> Aim of the task
Reproduce the entire listing exactly as written, apart from its pictures.

> Supplied information
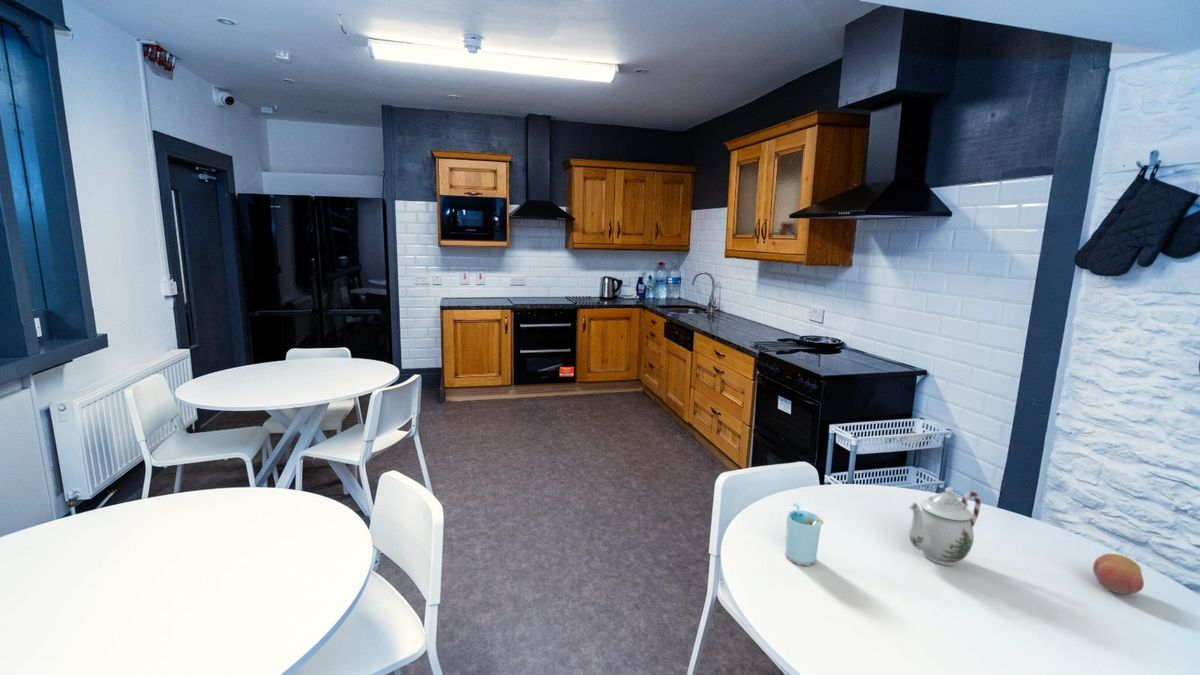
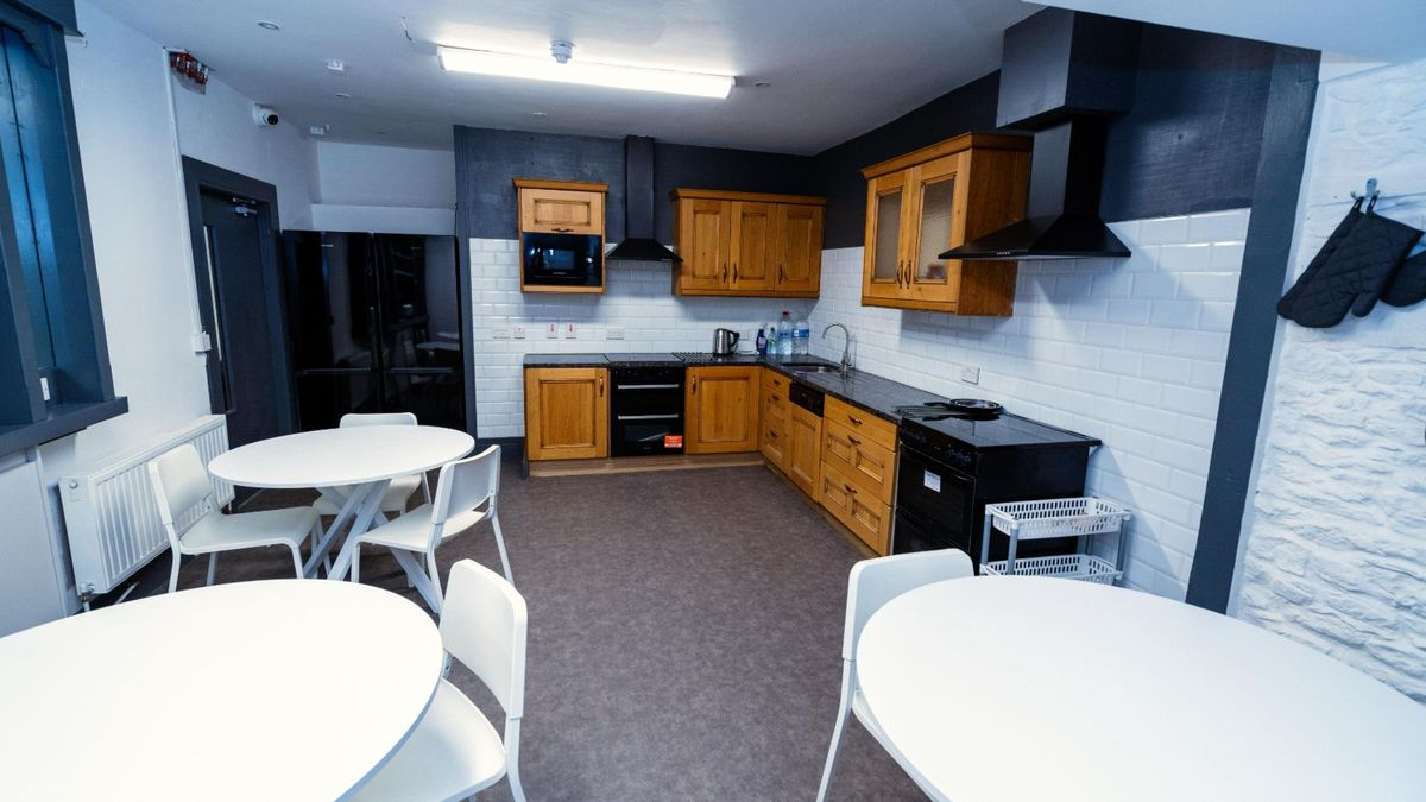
- teapot [908,486,982,566]
- fruit [1092,553,1145,595]
- cup [785,503,824,567]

> Output
- teapot [908,486,982,566]
- fruit [1092,553,1145,595]
- cup [785,503,824,567]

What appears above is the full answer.